BEGIN Excerpt

He later walked back his comments in another email to CBC.
“Please don’t misunderstand the Chinese herbal tea benefits,” said Huang in the later email.
“For prevention, most important is to keep social distance, hand washing, self isolation, wear masks, gloves, eye goggles as needed. Herbs can’t instead of those things.”
‘Now they think they’re invincible’: physician
A Toronto physician who treated patients during the SARS outbreak cautions people against believing claims about COVID-19 cures.
“My concern is that they’re desperate,” said Dr. Peter Lin in a Skype interview with CBC News. “They take this stuff and then now they think they’re invincible, and they don’t do the precautions that will actually protect them, because now they’re trusting in this particular tea.”
Lin runs two family practices in Toronto and is a regular CBC columnist. Since the COVID-19 outbreak, he’s heard everything from claims that standing on your head will keep the virus away, to claims that drinking warm water and vinegar will prevent infection.
“Everybody wants to find that magical ‘take vitamin C and you’ll be OK’ … kind of thing,” he said.
“But unfortunately, with this particular virus, it gets into your lungs and it attaches there. So the best thing is to avoid it coming into your lungs. In other words, protect your personal borders.”
Lin said what is effective at preventing the spread of COVID-19 is washing your hands often, avoiding touching your face, and keeping your distance from others.

END Excerpt

→ **What you have to do**: List every prevention measure that Huang's later email in the excerpt on COVID-19 cure claims names as more important than herbs. Rely only on the excerpt on COVID-19 cure claims, not on outside knowledge.

BEGIN Dataset content

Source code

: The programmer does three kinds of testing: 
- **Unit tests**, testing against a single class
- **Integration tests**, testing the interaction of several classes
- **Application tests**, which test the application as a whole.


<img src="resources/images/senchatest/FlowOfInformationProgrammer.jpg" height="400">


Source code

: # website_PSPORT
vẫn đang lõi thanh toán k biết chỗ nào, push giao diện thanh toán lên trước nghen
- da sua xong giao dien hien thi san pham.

END Dataset content

→ **Response below**:
- Keeping social distance
- Hand washing
- Self isolation
- Wearing masks
- Wearing gloves
- Wearing eye goggles as needed